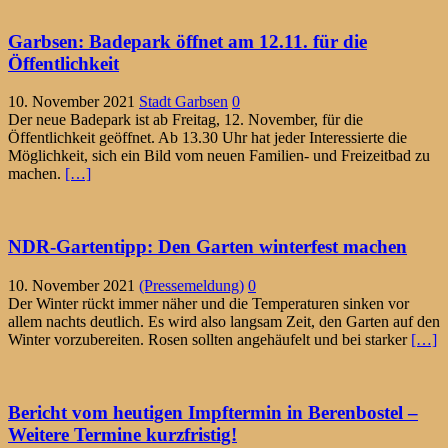
Garbsen: Badepark öffnet am 12.11. für die
Öffentlichkeit
10. November 2021
Stadt Garbsen
0
Der neue Badepark ist ab Freitag, 12. November, für die
Öffentlichkeit geöffnet. Ab 13.30 Uhr hat jeder Interessierte die
Möglichkeit, sich ein Bild vom neuen Familien- und Freizeitbad zu
machen.
[…]
NDR-Gartentipp: Den Garten winterfest machen
10. November 2021
(Pressemeldung)
0
Der Winter rückt immer näher und die Temperaturen sinken vor
allem nachts deutlich. Es wird also langsam Zeit, den Garten auf den
Winter vorzubereiten. Rosen sollten angehäufelt und bei starker
[…]
Bericht vom heutigen Impftermin in Berenbostel –
Weitere Termine kurzfristig!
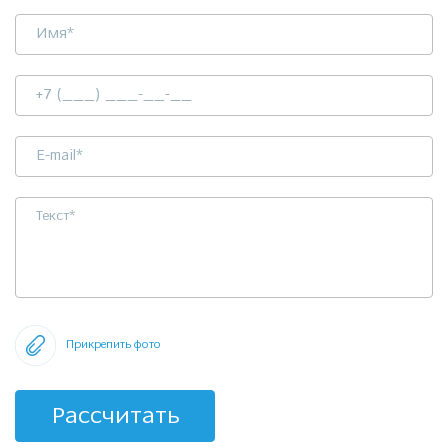
Прикрепить фото
Рассчитать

**PROBLEM STATEMENT**
All that is needed is the lines from the line holding "Weitere Termine kurzfristig!" to the final line of the listing above, repeated exactly, pictures excluded.

**RESULT**
Weitere Termine kurzfristig!
Прикрепить фото
Рассчитать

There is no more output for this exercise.